We never thought she'd do it. She seemed to have an extraordinary restraint, a delicate tact, leaving that one album she made with her dad as the last word. Oh, sure, there was the odd collaboration with MC Solaar. And there were lots of films. She's an actress, like her mum. Sure, she was always being approached by people like Burgalat, would-be producers who'd gladly have gnawed their own right arm off to make an album with her, people who idolized her dad, modeled their shoes on his shoes, their dogs on his dog, their fatal cigarettes on his. She always said no. Her silence was Beckettian, Wittgensteinian.
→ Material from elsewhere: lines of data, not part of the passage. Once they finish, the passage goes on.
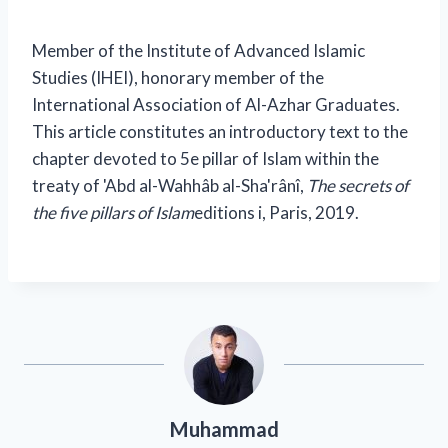
Member of the Institute of Advanced Islamic
Studies (IHEI), honorary member of the
International Association of Al-Azhar Graduates.
This article constitutes an introductory text to the
chapter devoted to 5
e
pillar of Islam within the
treaty of 'Abd al-Wahhâb al-Sha'rânî,
The secrets of
the five pillars of Islam
editions i, Paris, 2019.
Muhammad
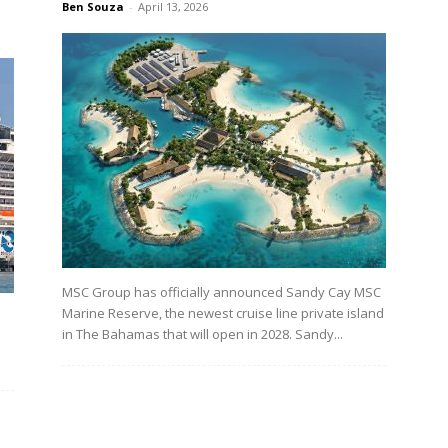
Ben Souza
-
April 13, 2026
MSC Group has officially announced Sandy Cay MSC
Marine Reserve, the newest cruise line private island
in The Bahamas that will open in 2028. Sandy...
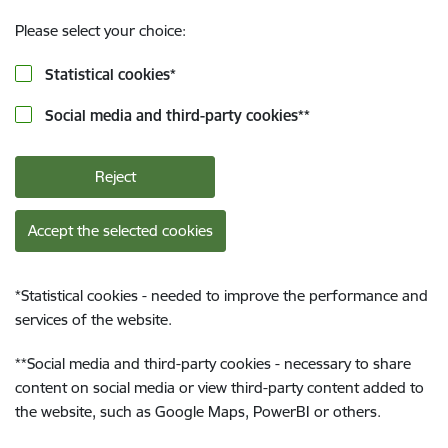
Please select your choice:
Statistical cookies
*
Social media and third-party cookies
**
Reject
Accept the selected cookies
*
Statistical cookies - needed to improve the performance and
services of the website.
**
Social media and third-party cookies - necessary to share
content on social media or view third-party content added to
the website, such as Google Maps, PowerBI or others.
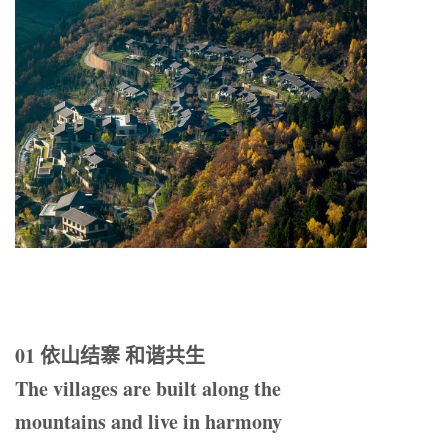
01 依山结寨 和谐共生
The villages are built along the
mountains and live in harmony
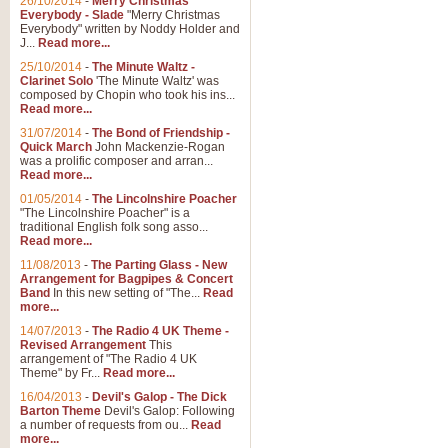
26/10/2014
-
Merry Christmas
Everybody - Slade
"Merry Christmas
Everybody" written by Noddy Holder and
J...
Read more...
25/10/2014
-
The Minute Waltz -
Clarinet Solo
'The Minute Waltz' was
composed by Chopin who took his ins...
Read more...
31/07/2014
-
The Bond of Friendship -
Quick March
John Mackenzie-Rogan
was a prolific composer and arran...
Read more...
01/05/2014
-
The Lincolnshire Poacher
"The Lincolnshire Poacher" is a
traditional English folk song asso...
Read more...
11/08/2013
-
The Parting Glass - New
Arrangement for Bagpipes & Concert
Band
In this new setting of "The...
Read
more...
14/07/2013
-
The Radio 4 UK Theme -
Revised Arrangement
This
arrangement of "The Radio 4 UK
Theme" by Fr...
Read more...
16/04/2013
-
Devil's Galop - The Dick
Barton Theme
Devil's Galop: Following
a number of requests from ou...
Read
more...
Until now. Suddenly there are some exclusive preview clips of 5.55 on someone's MySpace page. And it sounds, immediately, great... No, wait, it sounds terrible because it sounds great. It sounds like a pastiche of Jane Birkin and Serge Gainsbourg. And look, it has a cast of millions of guest artist epigones who wear Gainsbourg's shoes, and smoke his cigarettes, and walk his dog, and grow his stubble: Brian Molko, and Beck's dad, and Jarvis Cocker. The usual suspects! The postmodernists! The Britpoppers, propping up pop with a bit of retro, a bit of sampling, a bit of a tribute to the re-runs!

These clips sound "good" in the way so much contemporary record production does: because they hit familiar buttons. They do for pop music what YouTube does for television: pick over the corpse, snarfing up the tasty bits. They succeed by formulae already well-established, and in fact funereal. This born-too-late, blow-over-the-embers, dance-on-the-grave stuff (dur, dur d'être bébé) suggests that pop's genius -- which is, as Serge knew, a genius for depravity, disturbance, but above all novelty -- is going, going... gone.